Personal information
- Full name: Vicenç Martínez Alama
- Date of birth: 12 January 1925
- Place of birth: Barcelona, Spain
- Date of death: 2 October 2018 (aged 93)
- Place of death: Barcelona, Spain
- Position(s): Left back

Youth career
- Penya Acció Catòlica
- Racing de Sants
- Barcelona

Senior career*
- Years: Team / Apps / (Gls)
- 1941–1945: Barcelona / 7 / (0)
- 1942–1944: → Sabadell (loan) / 21 / (1)
- 1945–1949: Gimnàstic / 38 / (0)
- 1949–1950: Linense / 26 / (0)
- 1950–1951: Igualada / ? / (?)
- 1951–1952: Sant Andreu / 27 / (1)
- 1952–1953: Gimnàstic / 3 / (0)
- 1953: Santboià

= Vicenç Martínez =

Spanish footballer (1925–2018)

Vicenç Martínez Alama (12 January 1925 — 2 October 2018) was a Spanish footballer who played as a left back.

==Club career==
Born in Barcelona, Catalonia, Martínez began his career playing youth football for local L'Hospitalet club Penya Acció Catòlica. Martínez later joined Racing de Sants, before signing for FC Barcelona. On 19 October 1941, at the age of 16 years, 10 months and 5 days, Martínez became Barcelona's youngest ever player, starting in a 4–3 loss against Real Madrid in El Clásico at Real Madrid's Estadio Chamartín. (Note: The record stood for 82 years until 28 October 2023, with Lamine Yamal breaking the record, aged 16 years and 107 days. Ansu Fati was the second youngest ever player only in 2019 at 16 years, 10 months and 23 days old.) Martínez made six further appearances for Barcelona in the 1941–42 La Liga season, before being loaned out to Sabadell in 1942 for two years. Upon his return to Barcelona, manager Josep Samitier rejected an offer from Valencia for Martínez, before a meniscus injury halted Martínez's progression at the club.
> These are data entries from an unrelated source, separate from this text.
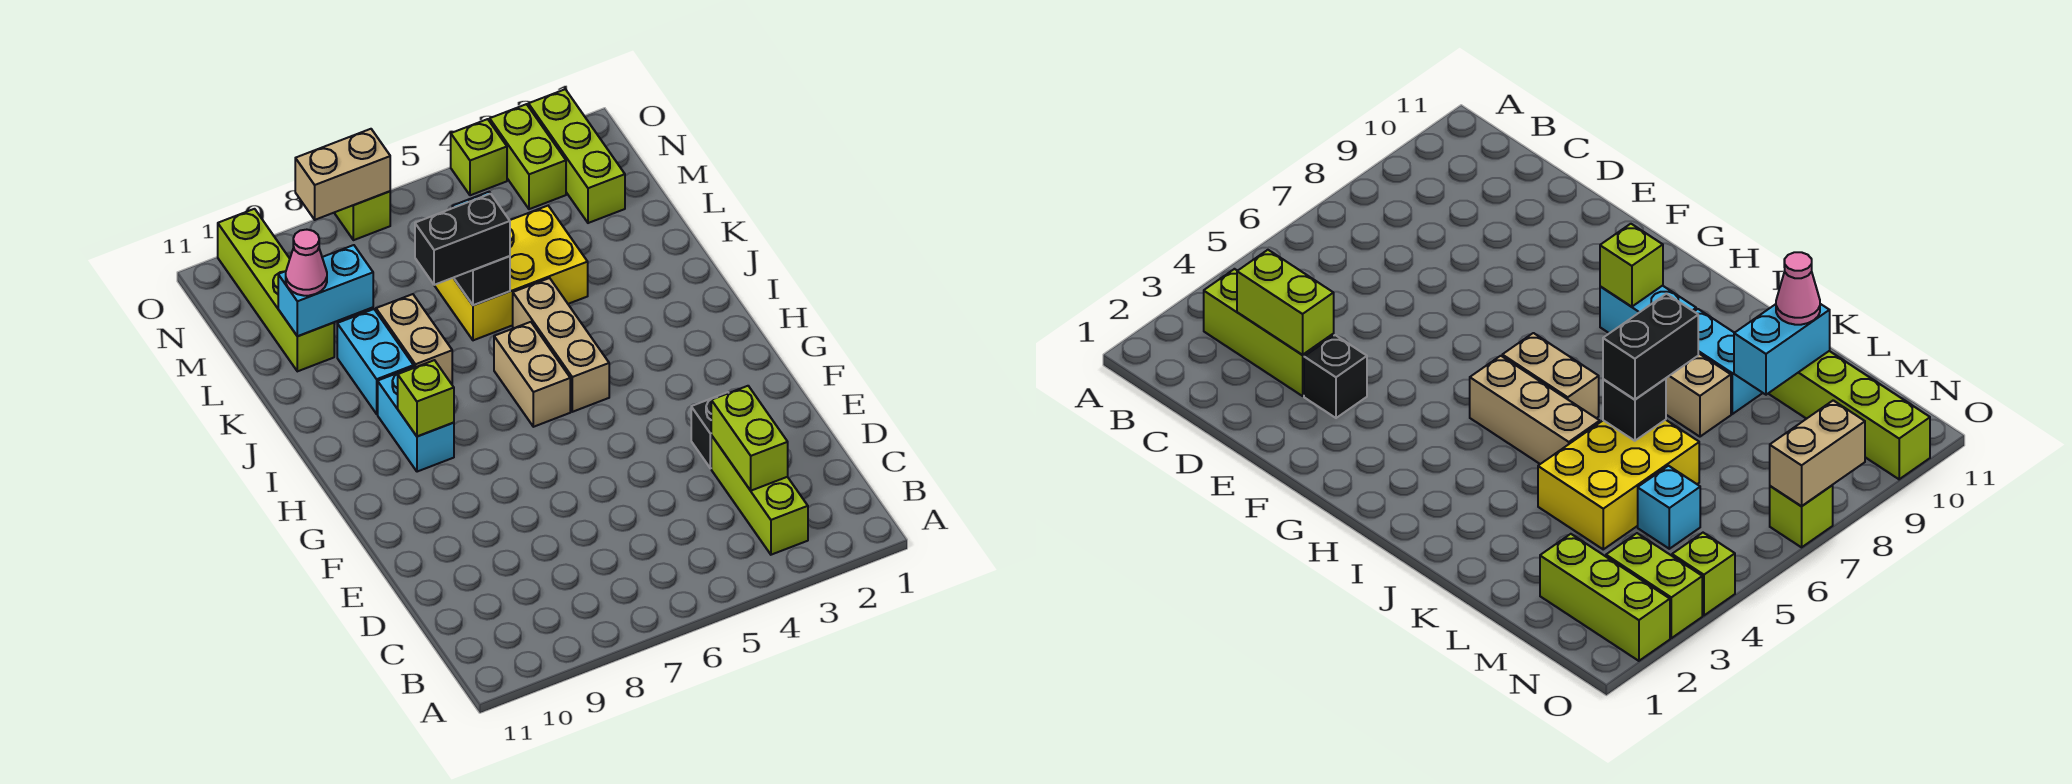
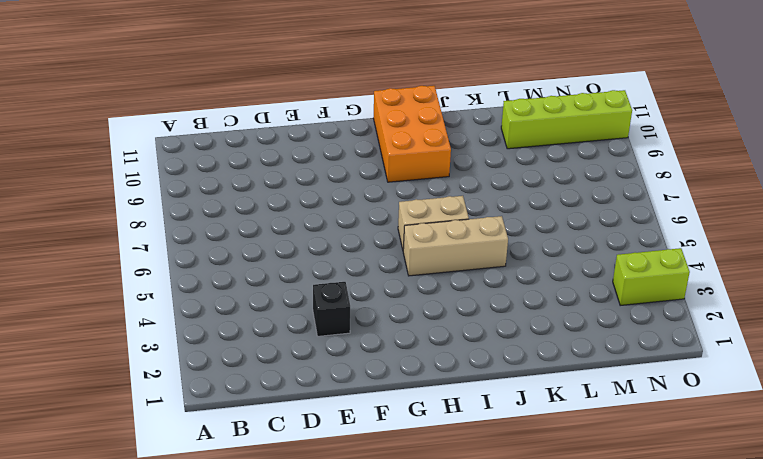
orange brick H9:I11 level 1 -> cyan brick H9:I9 level 1
none -> lime brick B3:D3 level 1
none -> tan brick J8:K8 level 1
none -> cyan brick J9:K9 level 1

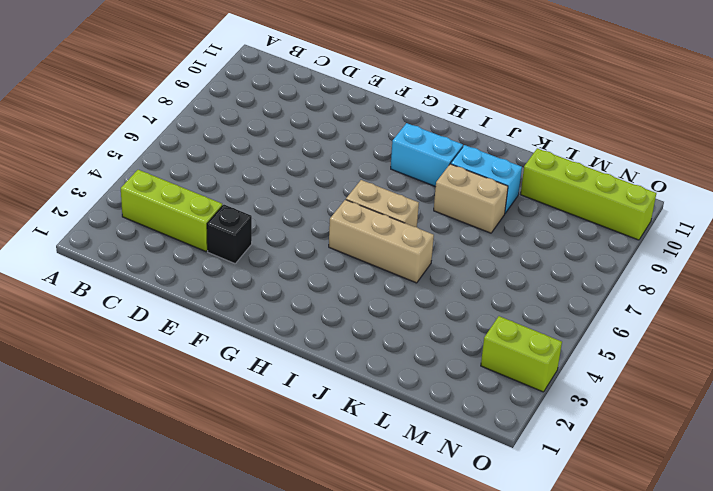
none -> yellow brick K4:L6 level 1
none -> lime brick M2:O2 level 1
none -> cyan brick M5 level 1

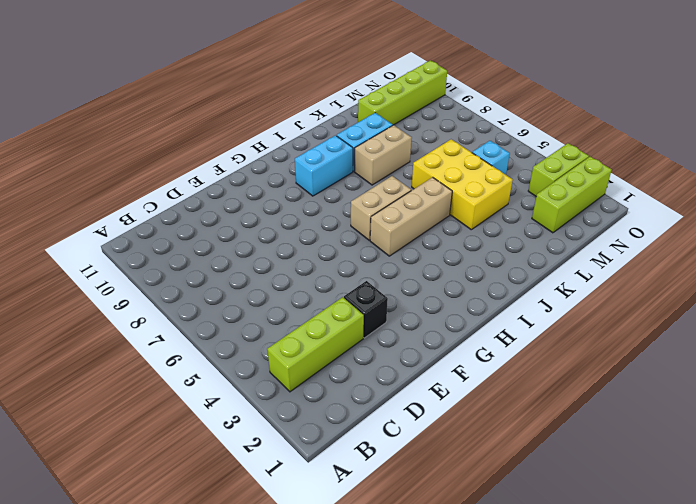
none -> lime brick O4 level 1
none -> lime brick O7 level 1
none -> lime brick C3:D3 level 2

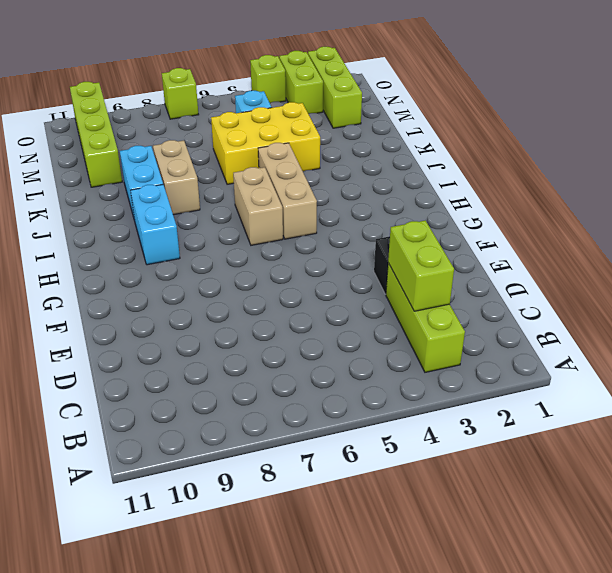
none -> lime brick H9 level 2
none -> black brick K6 level 2
none -> cyan brick L9:L10 level 2

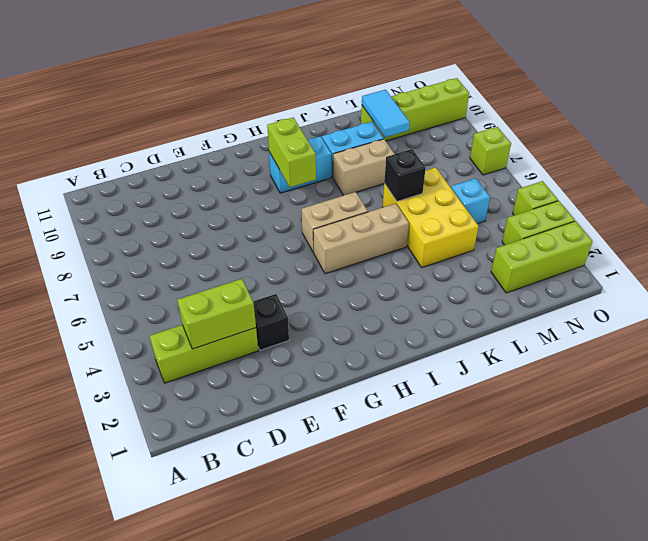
lime brick H8:H9 level 2 -> lime brick H9 level 2
cyan tile L9:L10 level 2 -> cyan brick L9:L10 level 2
none -> tan brick O7:O8 level 2
none -> black brick K6:K7 level 3
none -> pink cone L10 level 3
In 1945, Martínez signed for Gimnàstic, making 38 league appearances for the club over the course of four seasons. In 1949, Martínez left Catalonia to sign for Linense in southern Andalucía. Martínez stayed with the club for one season, playing 26 times. In 1950, Martínez returned to Catalonia, joining Igualada, before signing for Sant Andreu the following year. In 1952, Martínez re-signed for Gimnàstic, making three appearances, before retiring in 1953 at the age of 28 due to injury, after a spell at Santboià.

==Personal life==
Due to the language policies of Francoist Spain, Martínez was also referred to as Vicente, as well as the Catalan name of Vicenç. On 2 October 2018, Martínez died, survived by his two sons Vicenç and Lluís.